Evet, bütün bu ibadetler ve ameller yapılır da niçin Asr-ı Saadette olduğu gibi, bir Ebu Bekir, bir Ömer, bir Osman ve bir Ali (r.a) tekrar yetişmez?
Peygamberin sohbetinden feyz alan ve düşman ordusu saflarında kumandanken Müslümanların ordusuna yine kumandan olarak katılan, hayatı boyunca mağlubiyet yüzü görmemiş bir Hamza (r.a) hazretleri niçin bir daha karşımıza çıkmaz.
Niçin cihada çağrıldığını duyunca, ihtiyacı olan gusül abdestini bile alamadan “ordunun arkasına yetişmem lazım, gusülle uğraşırsam geç kalırım” diyen bir Hanzala (r.a) yetişmez?
Niçin, 90 yaşına geldiği halde altı evladı ve torunu ile birlikte Medine’den kalkarak at sırtında deve sırtında, iki sefer İstanbul’un fethine katılan orada şehit düşen bir Eba Eyyup El Ensari (r.a) yetişmez.
Tebük harbine katılmayan (katılamayan) sahabeden üç kişiden biri olan, kırk gün tecrit edilen, son on gününde de hanımı bile ayrı olan bu zatların affedildikleri ayetle sabit olunca diğer Müslümanların kendilerini tebrik ettiği Abdullah bin Kaab (r.a) hazretleri gibi bir insan yetişmez.
Niçin ilimle uğraşan ve sahip olduğu hazineyi zamanımıza kadar ulaştıran bir Ebu Hureyre (r.a) tekrar karşımıza çıkmaz.
Zamanımızda uygulanan metotlarla niçin yeni yeni Usame bin Zeyd’lerle (r.a) bir daha karşılaşmayız? Niçin Kaab Bin Malik’lerle (r.a) bir daha müşerref olmayız?
Niçin, niçin, niçin?
Müslümanlık, aynı Müslümanlık değil mi?
Aynı kaynakları yani Kur’an-ı Kerimi ve Hadis-i Şerifleri kullanmıyor muyuz?

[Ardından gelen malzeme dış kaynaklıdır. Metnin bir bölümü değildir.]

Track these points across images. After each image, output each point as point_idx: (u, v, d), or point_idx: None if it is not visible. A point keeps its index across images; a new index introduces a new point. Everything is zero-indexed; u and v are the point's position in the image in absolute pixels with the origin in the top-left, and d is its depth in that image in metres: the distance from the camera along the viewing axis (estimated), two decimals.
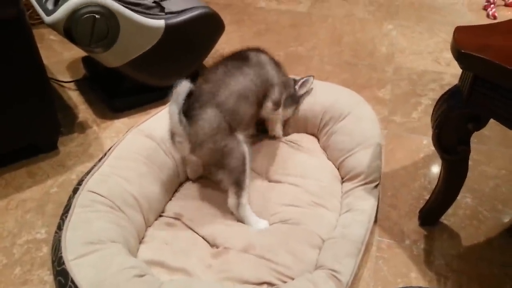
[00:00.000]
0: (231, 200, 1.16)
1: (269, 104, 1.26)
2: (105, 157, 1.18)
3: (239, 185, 1.14)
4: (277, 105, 1.29)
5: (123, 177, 1.14)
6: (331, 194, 1.25)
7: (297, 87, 1.38)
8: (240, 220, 1.17)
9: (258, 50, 1.29)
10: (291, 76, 1.43)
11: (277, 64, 1.30)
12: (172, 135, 1.12)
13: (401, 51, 2.07)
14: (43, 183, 1.38)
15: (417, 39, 2.17)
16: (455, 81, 1.84)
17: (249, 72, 1.18)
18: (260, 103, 1.23)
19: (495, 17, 2.34)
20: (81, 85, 1.83)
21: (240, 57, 1.22)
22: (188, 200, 1.24)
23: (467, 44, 0.88)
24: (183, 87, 1.06)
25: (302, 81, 1.38)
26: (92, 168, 1.16)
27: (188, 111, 1.08)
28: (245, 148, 1.16)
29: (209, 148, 1.10)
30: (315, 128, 1.44)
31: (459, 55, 0.88)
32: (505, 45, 0.88)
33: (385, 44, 2.13)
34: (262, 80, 1.21)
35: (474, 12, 2.42)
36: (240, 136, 1.16)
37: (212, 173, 1.19)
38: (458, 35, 0.91)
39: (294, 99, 1.39)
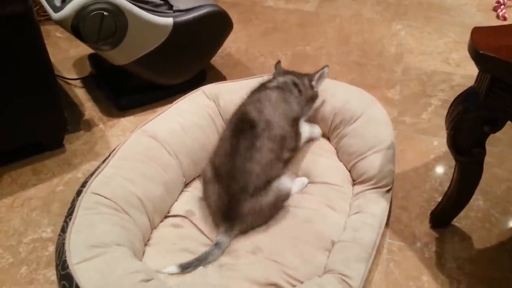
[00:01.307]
0: None
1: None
2: (109, 158, 1.16)
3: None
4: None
5: (127, 178, 1.12)
6: (340, 196, 1.23)
7: (314, 83, 1.32)
8: None
9: (263, 89, 1.24)
10: (305, 73, 1.37)
11: (288, 90, 1.25)
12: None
13: (410, 51, 2.05)
14: (48, 181, 1.37)
15: (426, 39, 2.15)
16: (464, 82, 1.84)
17: (265, 143, 1.12)
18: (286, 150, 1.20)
19: (505, 18, 2.31)
20: (87, 82, 1.81)
21: (250, 129, 1.13)
22: (196, 201, 1.22)
23: (485, 45, 0.86)
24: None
25: (317, 76, 1.32)
26: (95, 169, 1.14)
27: (227, 212, 1.09)
28: (288, 184, 1.17)
29: (258, 223, 1.13)
30: (326, 129, 1.41)
31: (477, 56, 0.86)
32: None
33: (393, 44, 2.11)
34: (281, 137, 1.17)
35: (483, 12, 2.39)
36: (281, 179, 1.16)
37: None
38: (476, 36, 0.89)
39: (313, 98, 1.33)
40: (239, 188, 1.08)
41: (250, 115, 1.15)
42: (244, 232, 1.11)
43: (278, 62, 1.39)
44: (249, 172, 1.09)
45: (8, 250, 1.16)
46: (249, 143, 1.11)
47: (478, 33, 0.91)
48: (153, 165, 1.18)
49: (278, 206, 1.15)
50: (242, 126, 1.14)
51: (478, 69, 0.90)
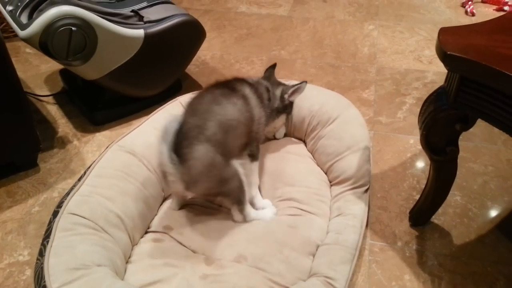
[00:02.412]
0: (237, 217, 1.16)
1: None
2: (85, 176, 1.14)
3: (240, 202, 1.13)
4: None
5: (105, 196, 1.09)
6: (319, 199, 1.24)
7: (286, 95, 1.32)
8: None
9: (241, 80, 1.23)
10: (282, 81, 1.38)
11: (260, 92, 1.24)
12: (164, 173, 1.07)
13: (383, 51, 2.07)
14: (23, 202, 1.33)
15: (398, 38, 2.18)
16: (438, 79, 1.87)
17: (236, 102, 1.12)
18: (249, 134, 1.17)
19: (473, 14, 2.37)
20: (59, 98, 1.78)
21: (226, 86, 1.16)
22: (175, 214, 1.20)
23: (452, 46, 0.87)
24: (171, 124, 1.03)
25: (293, 89, 1.32)
26: (71, 188, 1.11)
27: (178, 149, 1.02)
28: (240, 170, 1.12)
29: (204, 185, 1.08)
30: (302, 133, 1.42)
31: (445, 56, 0.87)
32: (490, 45, 0.88)
33: (366, 44, 2.13)
34: (248, 115, 1.15)
35: (452, 9, 2.44)
36: (235, 162, 1.11)
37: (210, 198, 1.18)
38: (443, 36, 0.91)
39: (282, 110, 1.33)
40: (197, 125, 1.04)
41: (233, 83, 1.19)
42: (188, 185, 1.04)
43: (273, 66, 1.40)
44: (213, 113, 1.07)
45: None
46: (227, 94, 1.12)
47: (445, 33, 0.92)
48: (132, 181, 1.16)
49: (228, 184, 1.09)
50: (225, 84, 1.18)
51: (447, 69, 0.92)
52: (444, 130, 1.00)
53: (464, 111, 0.95)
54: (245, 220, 1.16)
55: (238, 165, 1.12)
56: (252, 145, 1.19)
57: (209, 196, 1.16)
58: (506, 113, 0.86)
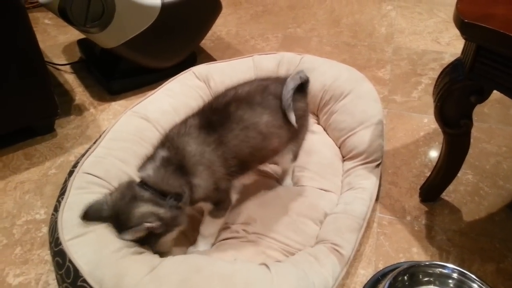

Sohbetler diyorsak, aynı sohbetleri yapmıyor muyuz? Zikirse, zikirlerimiz aynı değil mi? Yardımlaşma ve dayanışmalarız ile güzel bir muavenet göstermiyor muyuz?
NEREDE HATA YAPIYORUZ
O halde niçin, hala yeryüzünde Müslüman coğrafyası kan revan içinde… Irak niye hala kan ağlıyor? Filistin niçin insanlığı yüz karası bir asimilasyona tabi tutuluyor? Doğu Türkistan sesini dünyaya niçin duyuramıyor? , Patani, Afganistan, Pakistan, Keşmir, Suriye ve diğer ülkeler… Oluk oluk Müslüman kanı akıtılıyor… Milyonlarca mallara ve ırzlara tecavüzler ediliyor…
Asr-ı Saadet Müslümanları bu gün sağ olsalardı, bu zulümler böyle pervasız bir şekilde devam edebilir miydi? Bizim zamane Müslümanlığımızda bunlar niçin hala devam edip gidiyor?
Neyimiz eksik bizim? Nerede hata yapıyoruz, biz?
Yukarıda sıraladığım amellerimizle; “Eh… Artık cenneti garantiledik” diye düşünürken, karşımıza zulme uğrayan Müslümanların kanları, canları, ırzları ve malları konursa bunlara nasıl cevap vereceğiz?
Bu ve benzeri soruların cevaplarını aydınlarımız bulmalı ve bunun uygulama metotlarını da geliştirmelidirler. Bu önemli konu öncelikle onların boynun borcudur. Onlar bu sorulara cevap buldukları seviyede başarılıdırlar.
Tabiat sevgisi… Ağaç sevgisi, çiçek sevgisi… Bunlar çok güzel şeyler ama… Ya akan kanlar, çıkan canlar, pamal edilen ırzlar… Yok, edilen mallar…
Olmaz beyler… Bu böyle gidemez… Gitmemelidir…
Bulun artık, hatalı metotlarımızın neler olduklarını ve onları değiştirin…
Değiştirin ki, yarın mahşerde “Müflis (iflas eden) adamın hali…” gibi olmasın halimiz. Cennet beklerken Cehennem azabına duçar olmayalım.